▶ Text:
◇ ◇ ◇ ◇ ◇ ◇ ◇
The exhibit, curated by Debra Schmidt
Bach, opens with a huge, quite dramatic illustration of Superman
standing in a foreboding, dangerous looking New York alley at night.
You turn left to enter the exhibit and, whoa! –there is Superman’s
lush costume from the 1950s TV series. From there, you just fly high
over Metropolis, looking down at the Daily Planet newspaper building,
and over the dark, sinister skyline of Gotham City, where Batman and
Robin live.

The exhibit tells you, right away,
that many of these super heroes were created by New Yorkers during
the Depression or just before or during World War II and their
creators had them working for the war effort. One double page spread
in a Captain America comic in the exhibit urges all Americans to
support the country. Many of the artists and writers for the comics
enlisted and served throughout the war, creating magazines, brochures
and training manuals that featured their comic book characters.
Thousands of GIs carried superhero comics rolled up and stuffed in
the back pocket of their uniforms. The superheroes were a part of
U.S. history, cowls, capes and all. Batman and Robin urged readers to
buy government bonds and Captain America battled Hitler and the
Nazis throughout the war. One double page spread in one of his 1940s
comics had a huge headline ‘On to Berlin!” Wonder Woman (real
name Diana Prince) enlisted as a U.S. Army nurse.

The great strength of the exhibit is
not to inform you about the history of super heroes in comics, but to
remind you that all of them gave us, and still give us, a wonderful,
flashy other world to live in while we go through the daily grind of
life. How terrible can things be when you can see the Bat Signal up
in the sky or follow Superman as he carries a disabled plane through
the air, or follow Wonder Woman as she beats up the bad guys?
◇ ◇ ◇ ◇ ◇ ◇ ◇
Text extracted from each page
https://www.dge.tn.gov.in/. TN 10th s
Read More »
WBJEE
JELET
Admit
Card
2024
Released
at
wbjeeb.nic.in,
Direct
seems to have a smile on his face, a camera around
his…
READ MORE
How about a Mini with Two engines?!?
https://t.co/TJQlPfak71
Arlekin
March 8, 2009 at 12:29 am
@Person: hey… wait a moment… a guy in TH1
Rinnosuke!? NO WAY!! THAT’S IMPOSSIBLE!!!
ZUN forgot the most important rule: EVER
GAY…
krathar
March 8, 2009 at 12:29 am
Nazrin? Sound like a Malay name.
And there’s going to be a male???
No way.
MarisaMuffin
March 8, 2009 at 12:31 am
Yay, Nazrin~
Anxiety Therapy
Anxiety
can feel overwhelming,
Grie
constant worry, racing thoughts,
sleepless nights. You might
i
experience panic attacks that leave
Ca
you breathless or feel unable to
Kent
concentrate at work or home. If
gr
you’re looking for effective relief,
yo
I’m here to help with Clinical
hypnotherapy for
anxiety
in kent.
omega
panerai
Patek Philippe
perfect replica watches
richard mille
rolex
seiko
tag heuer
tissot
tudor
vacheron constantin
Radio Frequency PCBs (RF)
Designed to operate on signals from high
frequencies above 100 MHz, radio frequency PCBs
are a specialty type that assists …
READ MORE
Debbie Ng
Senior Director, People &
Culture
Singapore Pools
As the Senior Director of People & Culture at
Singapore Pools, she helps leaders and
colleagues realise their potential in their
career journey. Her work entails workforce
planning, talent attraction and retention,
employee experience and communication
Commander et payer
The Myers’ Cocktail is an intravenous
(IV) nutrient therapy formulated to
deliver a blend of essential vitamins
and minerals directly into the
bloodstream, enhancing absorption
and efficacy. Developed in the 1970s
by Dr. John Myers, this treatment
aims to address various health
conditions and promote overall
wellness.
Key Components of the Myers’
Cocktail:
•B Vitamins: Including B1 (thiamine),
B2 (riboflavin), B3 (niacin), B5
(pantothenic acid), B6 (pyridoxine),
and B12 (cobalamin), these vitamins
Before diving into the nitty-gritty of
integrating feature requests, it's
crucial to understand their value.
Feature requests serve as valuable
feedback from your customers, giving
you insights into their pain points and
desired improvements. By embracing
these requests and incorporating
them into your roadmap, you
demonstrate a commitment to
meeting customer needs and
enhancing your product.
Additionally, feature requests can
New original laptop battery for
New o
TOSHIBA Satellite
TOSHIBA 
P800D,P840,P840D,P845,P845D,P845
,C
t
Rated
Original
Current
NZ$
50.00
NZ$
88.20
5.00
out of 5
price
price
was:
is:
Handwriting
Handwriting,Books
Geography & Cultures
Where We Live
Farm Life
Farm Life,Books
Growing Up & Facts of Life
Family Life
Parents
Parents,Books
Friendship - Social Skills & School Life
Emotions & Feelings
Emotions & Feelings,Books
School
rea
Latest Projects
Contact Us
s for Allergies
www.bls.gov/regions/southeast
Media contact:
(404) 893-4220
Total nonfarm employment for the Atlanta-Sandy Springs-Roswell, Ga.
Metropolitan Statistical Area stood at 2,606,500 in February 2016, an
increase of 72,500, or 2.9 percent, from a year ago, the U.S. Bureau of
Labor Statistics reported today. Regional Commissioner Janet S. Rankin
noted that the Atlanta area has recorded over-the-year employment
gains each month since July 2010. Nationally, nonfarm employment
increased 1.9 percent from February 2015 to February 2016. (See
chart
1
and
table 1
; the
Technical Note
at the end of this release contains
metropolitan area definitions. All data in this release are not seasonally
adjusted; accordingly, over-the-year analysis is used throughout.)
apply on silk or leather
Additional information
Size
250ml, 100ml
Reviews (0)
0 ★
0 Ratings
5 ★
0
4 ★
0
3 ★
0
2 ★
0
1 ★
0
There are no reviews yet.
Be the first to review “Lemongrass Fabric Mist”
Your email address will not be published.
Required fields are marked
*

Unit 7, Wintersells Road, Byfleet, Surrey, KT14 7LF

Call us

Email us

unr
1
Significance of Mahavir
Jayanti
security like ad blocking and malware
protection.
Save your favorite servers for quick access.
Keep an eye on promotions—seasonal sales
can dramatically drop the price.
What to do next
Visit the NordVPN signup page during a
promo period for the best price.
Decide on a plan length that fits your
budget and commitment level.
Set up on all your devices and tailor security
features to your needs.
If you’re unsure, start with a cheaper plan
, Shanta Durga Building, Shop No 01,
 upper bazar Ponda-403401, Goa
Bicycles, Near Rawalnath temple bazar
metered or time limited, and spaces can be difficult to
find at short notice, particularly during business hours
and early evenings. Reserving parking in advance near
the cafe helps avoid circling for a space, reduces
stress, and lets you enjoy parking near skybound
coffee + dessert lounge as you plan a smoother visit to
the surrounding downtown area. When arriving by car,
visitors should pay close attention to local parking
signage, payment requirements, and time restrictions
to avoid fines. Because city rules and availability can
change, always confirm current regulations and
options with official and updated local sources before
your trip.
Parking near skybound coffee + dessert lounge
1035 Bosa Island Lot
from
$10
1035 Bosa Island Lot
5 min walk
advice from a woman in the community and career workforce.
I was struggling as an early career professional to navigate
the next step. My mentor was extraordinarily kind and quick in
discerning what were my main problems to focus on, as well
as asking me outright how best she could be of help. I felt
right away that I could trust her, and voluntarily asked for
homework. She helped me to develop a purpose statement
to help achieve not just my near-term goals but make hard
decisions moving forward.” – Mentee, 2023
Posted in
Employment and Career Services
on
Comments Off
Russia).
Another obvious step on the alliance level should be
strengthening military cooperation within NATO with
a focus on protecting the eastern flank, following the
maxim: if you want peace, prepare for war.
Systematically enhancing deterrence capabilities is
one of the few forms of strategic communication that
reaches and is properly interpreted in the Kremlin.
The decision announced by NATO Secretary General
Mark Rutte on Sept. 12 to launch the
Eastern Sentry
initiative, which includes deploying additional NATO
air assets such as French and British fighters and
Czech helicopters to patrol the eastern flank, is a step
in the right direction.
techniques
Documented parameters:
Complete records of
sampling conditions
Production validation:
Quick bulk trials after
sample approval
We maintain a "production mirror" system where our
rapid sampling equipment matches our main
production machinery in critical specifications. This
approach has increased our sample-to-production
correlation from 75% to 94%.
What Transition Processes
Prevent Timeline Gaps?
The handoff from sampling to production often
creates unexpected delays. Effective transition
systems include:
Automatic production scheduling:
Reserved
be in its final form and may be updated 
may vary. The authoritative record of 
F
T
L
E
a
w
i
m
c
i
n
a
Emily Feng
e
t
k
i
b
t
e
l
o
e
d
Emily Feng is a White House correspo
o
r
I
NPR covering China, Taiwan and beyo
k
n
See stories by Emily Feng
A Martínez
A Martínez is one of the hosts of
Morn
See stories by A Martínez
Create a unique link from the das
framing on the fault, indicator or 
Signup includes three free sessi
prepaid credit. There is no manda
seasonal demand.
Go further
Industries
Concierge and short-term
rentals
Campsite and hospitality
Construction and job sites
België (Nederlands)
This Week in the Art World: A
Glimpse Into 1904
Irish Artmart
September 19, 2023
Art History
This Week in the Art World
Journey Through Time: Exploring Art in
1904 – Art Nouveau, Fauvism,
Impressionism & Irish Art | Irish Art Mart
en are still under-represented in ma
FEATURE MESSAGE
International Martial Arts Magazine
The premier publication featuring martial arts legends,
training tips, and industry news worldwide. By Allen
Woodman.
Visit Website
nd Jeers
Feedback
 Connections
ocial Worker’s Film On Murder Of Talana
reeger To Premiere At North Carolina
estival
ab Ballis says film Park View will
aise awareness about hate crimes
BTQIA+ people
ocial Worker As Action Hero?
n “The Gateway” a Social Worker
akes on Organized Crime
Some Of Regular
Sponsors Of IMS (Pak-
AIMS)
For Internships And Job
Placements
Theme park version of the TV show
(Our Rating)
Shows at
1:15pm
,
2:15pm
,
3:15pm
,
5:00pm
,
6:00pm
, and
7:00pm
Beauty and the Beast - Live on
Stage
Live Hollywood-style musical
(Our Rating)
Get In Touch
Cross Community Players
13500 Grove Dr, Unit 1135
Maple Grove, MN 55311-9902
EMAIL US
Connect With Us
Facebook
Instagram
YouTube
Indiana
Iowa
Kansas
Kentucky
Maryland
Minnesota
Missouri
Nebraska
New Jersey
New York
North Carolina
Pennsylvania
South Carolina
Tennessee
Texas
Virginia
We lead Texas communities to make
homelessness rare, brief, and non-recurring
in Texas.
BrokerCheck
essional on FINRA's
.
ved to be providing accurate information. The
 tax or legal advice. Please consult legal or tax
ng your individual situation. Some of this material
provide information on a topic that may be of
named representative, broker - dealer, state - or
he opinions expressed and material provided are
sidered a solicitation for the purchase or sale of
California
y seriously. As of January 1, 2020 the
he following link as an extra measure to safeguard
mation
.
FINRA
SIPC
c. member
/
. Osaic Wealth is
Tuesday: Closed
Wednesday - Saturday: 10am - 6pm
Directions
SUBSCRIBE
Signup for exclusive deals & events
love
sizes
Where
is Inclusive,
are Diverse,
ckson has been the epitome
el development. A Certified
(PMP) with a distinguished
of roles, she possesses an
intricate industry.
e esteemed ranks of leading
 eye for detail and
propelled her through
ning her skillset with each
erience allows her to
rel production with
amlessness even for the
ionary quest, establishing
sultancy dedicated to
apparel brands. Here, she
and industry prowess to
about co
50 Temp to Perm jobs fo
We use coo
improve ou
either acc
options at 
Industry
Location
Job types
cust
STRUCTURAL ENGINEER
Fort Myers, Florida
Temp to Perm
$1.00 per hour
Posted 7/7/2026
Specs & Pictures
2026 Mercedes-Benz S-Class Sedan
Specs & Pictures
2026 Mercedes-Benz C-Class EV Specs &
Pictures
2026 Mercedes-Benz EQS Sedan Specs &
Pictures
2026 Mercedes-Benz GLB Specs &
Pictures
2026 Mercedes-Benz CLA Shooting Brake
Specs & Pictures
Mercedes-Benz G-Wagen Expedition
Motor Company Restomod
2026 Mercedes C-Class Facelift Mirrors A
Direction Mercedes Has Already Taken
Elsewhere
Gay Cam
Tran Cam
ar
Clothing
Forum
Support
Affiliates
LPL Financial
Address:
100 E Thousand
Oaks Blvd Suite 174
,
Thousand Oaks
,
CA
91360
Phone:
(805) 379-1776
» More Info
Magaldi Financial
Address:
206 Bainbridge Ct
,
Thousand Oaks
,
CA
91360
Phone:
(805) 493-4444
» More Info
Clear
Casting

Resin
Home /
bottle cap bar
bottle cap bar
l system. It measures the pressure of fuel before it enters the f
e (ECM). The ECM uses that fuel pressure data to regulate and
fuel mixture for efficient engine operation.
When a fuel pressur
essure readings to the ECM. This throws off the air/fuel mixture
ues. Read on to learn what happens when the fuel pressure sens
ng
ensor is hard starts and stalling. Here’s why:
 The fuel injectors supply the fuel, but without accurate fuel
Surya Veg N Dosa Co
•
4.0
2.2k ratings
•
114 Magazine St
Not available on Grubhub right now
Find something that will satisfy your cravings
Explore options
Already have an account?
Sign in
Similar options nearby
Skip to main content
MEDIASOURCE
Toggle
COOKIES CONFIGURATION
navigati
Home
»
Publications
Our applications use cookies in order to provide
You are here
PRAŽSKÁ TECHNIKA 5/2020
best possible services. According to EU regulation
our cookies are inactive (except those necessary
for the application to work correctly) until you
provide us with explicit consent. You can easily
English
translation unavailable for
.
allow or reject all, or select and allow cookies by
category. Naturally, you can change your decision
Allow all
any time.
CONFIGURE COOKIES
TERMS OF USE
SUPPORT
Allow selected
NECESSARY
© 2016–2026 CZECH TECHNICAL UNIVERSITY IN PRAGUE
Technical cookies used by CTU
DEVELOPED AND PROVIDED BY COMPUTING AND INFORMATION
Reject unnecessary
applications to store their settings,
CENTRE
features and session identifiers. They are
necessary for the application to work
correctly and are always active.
◇ ◇ ◇ ◇ ◇ ◇ ◇
▶ Request: Decide whether each statement agrees with the superhero exhibit text, answering yes or no and quoting the deciding words. (a) The exhibit opens with an illustration of Superman in a New York alley at night. (b) Wonder Woman enlisted as a U.S. Army pilot. (c) The exhibit's great strength is informing visitors about the history of superheroes in comics.

▶ Answer area:
(a) Yes: "opens with a huge, quite dramatic illustration of Superman standing in a foreboding, dangerous looking New York alley at night."
(b) No: "Wonder Woman (real name Diana Prince) enlisted as a U.S. Army nurse."
(c) No: "The great strength of the exhibit is not to inform you about the history of super heroes in comics"